▶ _Вопросы_
1) Как, согласно отрывку о поиске базовых ценностей, предлагается называть духовные ценности, чтобы избежать чрезмерной интеллектуальной изощренности?
2) Напишите продолжение отрывка о поиске базовых ценностей, начав сразу после его последнего предложения.

▶ _Предоставленный отрывок_
++++++++++

И лишь совсем недавно, с тех пор, как выяснилось, что норма прироста населения никак не желает увеличиваться и жизненные соки постепенно начинают иссякать, принялись искать позитивное содержание, то есть своего рода заменитель, призванный заполнить физический вакуум. Начали усиленно разгребать завалы в поисках духовных ценностей, которые, чтобы избежать чрезмерной интеллектуальной изощренности, следует назвать базовыми ценностями. Распродажа этики в конце сезона по сниженным ценам. Ежедневно на рынок поступает новая трактовка образа Христа. Доступ к культуре практически не ограничен. На лекциях, докладах, выставках яблоку негде упасть. Бесконечные театральные сезоны. Музыкой все уже несколько пресыщены. Словно утопающий за соломинку, обыватель хватается за книгу. Популярность писателей и в том, и в другом немецком государстве превысила предел, допустимый полицией одного из них, где бы очень хотели иметь такую же демоскопию, как у соседа; поэтам это внушает опасения.

++++++++++

▶ _Извлечённые данные_
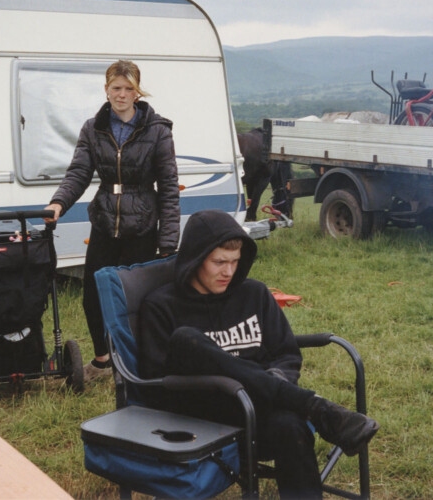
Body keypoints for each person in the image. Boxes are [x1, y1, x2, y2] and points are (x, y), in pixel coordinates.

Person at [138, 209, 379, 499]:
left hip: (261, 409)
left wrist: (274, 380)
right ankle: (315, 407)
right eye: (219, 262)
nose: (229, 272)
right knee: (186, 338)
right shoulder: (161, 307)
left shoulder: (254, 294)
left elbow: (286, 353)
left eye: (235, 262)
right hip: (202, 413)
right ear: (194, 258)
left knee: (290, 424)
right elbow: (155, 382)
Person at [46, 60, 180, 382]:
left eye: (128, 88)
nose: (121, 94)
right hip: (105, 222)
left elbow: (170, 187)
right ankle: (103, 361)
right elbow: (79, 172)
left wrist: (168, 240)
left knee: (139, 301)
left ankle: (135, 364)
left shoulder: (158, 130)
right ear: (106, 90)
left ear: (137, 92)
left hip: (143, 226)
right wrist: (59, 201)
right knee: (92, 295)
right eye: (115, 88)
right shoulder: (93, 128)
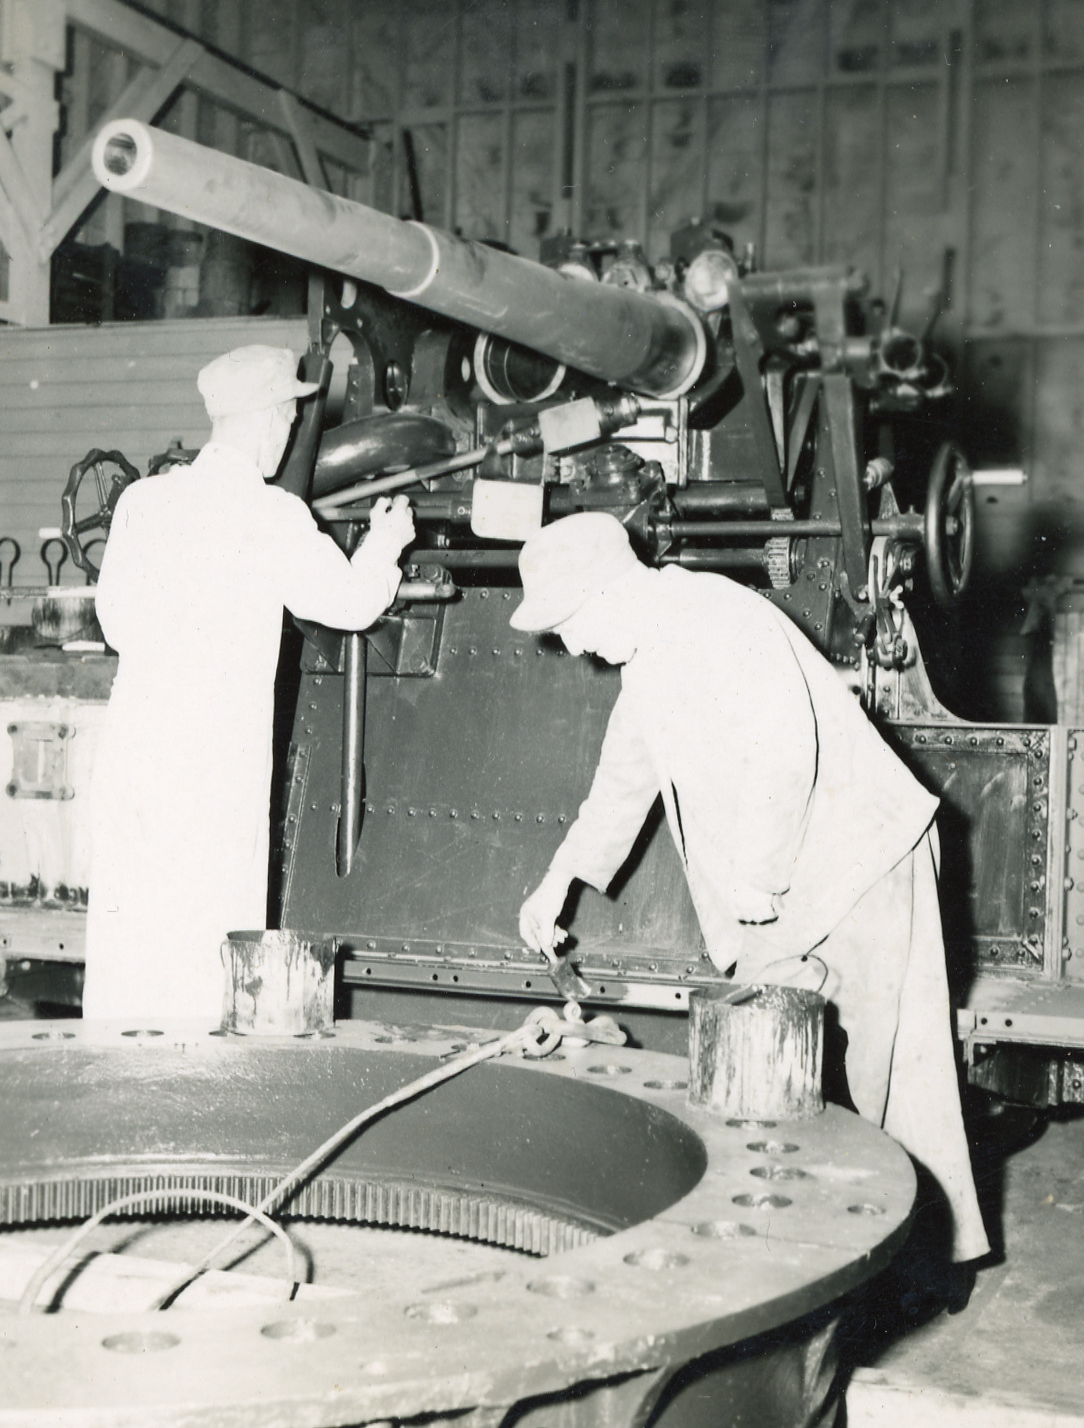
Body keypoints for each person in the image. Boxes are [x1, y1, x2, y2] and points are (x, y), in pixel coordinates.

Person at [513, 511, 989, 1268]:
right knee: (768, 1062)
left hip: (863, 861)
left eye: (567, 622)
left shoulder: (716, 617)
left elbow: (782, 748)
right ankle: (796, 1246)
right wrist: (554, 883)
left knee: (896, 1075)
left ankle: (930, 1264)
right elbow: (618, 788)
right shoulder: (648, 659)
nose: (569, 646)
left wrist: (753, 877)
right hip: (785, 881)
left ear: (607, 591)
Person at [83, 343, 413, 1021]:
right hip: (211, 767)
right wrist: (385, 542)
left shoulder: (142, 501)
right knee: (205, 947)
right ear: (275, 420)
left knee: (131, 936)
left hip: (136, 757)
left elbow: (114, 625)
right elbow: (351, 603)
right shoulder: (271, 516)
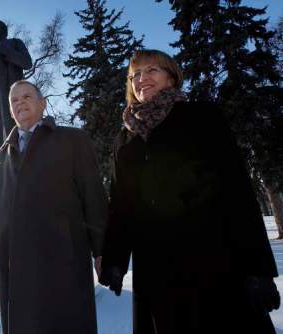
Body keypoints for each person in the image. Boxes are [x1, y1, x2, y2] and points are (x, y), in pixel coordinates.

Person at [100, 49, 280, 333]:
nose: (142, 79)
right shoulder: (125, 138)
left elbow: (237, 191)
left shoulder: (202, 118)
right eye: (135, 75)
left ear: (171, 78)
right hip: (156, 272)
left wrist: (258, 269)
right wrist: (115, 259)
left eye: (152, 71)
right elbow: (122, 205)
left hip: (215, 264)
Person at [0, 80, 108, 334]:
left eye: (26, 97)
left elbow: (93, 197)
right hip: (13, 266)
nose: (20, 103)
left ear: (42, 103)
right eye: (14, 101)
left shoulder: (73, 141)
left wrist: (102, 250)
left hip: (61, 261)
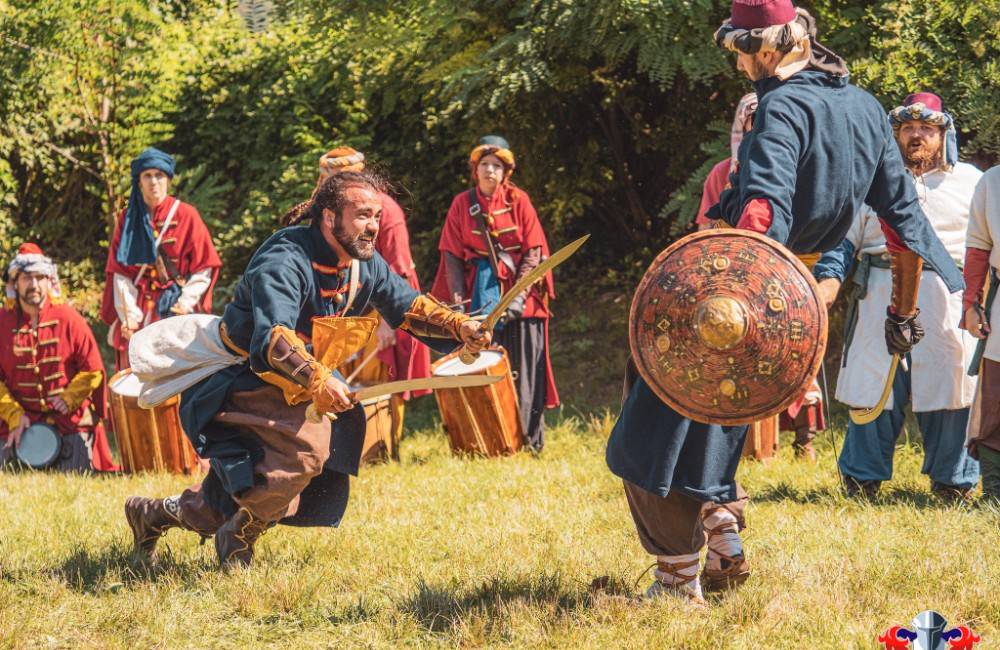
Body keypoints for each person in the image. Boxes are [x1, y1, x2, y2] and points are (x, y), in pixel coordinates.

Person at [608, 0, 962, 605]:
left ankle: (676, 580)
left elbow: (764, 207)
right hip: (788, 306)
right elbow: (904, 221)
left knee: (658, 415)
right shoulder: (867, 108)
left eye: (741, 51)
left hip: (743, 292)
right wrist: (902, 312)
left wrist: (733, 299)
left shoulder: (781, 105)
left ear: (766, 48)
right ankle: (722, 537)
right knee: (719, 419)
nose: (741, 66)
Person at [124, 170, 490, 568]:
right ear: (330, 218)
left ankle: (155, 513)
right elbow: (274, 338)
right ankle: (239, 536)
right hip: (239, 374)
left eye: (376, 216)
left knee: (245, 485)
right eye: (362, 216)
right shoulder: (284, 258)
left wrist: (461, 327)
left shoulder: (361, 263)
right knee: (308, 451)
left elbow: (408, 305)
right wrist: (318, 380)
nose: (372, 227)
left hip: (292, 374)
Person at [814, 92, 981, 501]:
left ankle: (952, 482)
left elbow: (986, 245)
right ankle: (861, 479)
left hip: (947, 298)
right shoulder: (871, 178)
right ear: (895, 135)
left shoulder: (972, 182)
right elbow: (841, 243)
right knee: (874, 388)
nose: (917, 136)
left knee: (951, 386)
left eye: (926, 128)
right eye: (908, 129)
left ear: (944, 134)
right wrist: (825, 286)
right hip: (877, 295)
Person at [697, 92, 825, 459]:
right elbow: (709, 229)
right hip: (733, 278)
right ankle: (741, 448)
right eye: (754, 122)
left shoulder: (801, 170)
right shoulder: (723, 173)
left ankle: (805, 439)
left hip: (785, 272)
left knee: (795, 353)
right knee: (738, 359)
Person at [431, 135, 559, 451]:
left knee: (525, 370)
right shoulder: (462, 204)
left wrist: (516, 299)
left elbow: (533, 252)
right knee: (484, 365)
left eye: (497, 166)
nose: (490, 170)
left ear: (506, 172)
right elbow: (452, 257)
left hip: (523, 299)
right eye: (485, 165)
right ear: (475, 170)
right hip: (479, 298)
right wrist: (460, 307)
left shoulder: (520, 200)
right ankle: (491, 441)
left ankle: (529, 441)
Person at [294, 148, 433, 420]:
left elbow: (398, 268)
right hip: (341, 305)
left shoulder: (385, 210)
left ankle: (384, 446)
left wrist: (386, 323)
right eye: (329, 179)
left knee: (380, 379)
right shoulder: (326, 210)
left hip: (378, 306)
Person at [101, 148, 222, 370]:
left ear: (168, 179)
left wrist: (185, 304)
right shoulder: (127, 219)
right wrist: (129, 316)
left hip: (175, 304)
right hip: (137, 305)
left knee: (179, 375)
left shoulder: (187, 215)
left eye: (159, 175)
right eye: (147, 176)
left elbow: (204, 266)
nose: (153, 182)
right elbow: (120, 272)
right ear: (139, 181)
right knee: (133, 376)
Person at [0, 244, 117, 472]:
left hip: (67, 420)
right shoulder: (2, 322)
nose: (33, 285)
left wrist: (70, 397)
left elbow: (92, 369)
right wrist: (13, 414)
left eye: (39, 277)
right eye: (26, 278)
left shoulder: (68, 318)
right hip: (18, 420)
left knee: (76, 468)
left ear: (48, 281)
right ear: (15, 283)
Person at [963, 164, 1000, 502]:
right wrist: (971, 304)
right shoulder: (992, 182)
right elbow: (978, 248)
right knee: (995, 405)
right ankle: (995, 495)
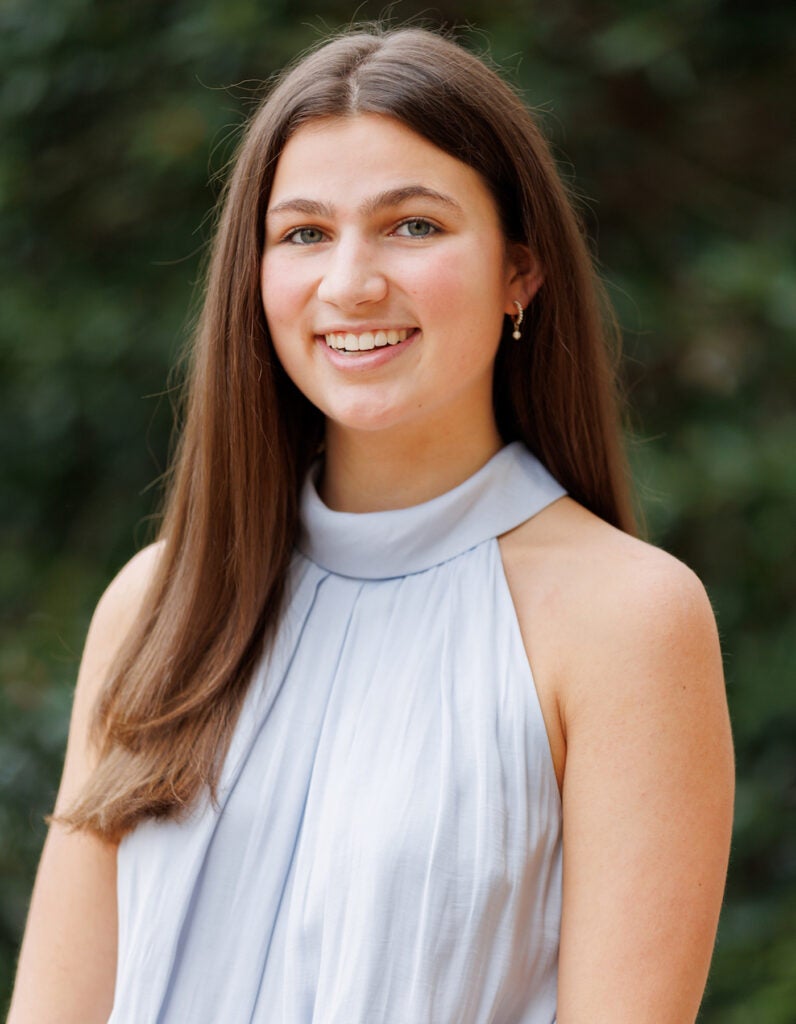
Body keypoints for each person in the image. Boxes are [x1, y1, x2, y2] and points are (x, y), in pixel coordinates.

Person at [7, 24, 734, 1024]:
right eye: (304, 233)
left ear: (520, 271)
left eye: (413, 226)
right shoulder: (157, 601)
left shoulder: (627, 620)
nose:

++++++++++

▶ _Решённые задачи_
1) Базовыми ценностями.

2)
Прибегнув к простым, даже упрощенным терминам, я собирался изложить историю сдвинутой по фазе немецкоязычной послевоенной литературы, написать о ее неуклюжей прямолинейности и мелкотемье.
Двумстам (из девятисот пятидесяти) миллионам китайцев я сказал в Пекине: «В 1945 году потерпели поражение не только вооруженные силы Германии. Были разрушены не только ее города и заводы. Был причинен гораздо больший ущерб: национал-социализм лишил немецкий язык его смысла, он коррумпировал его и превратил его семантические поля в пустыню. На этом израненном языке, таща за собой все причиненные ему увечья, писатели не столько писали, сколько издавали жалкий лепет. Они выглядели особенно беспомощными рядом с Томасом Манном, Брехтом и прочими титанами эмигрантской литературы; ведь по сравнению с ними даже творения великих классиков относятся к жанру невнятного бормотания».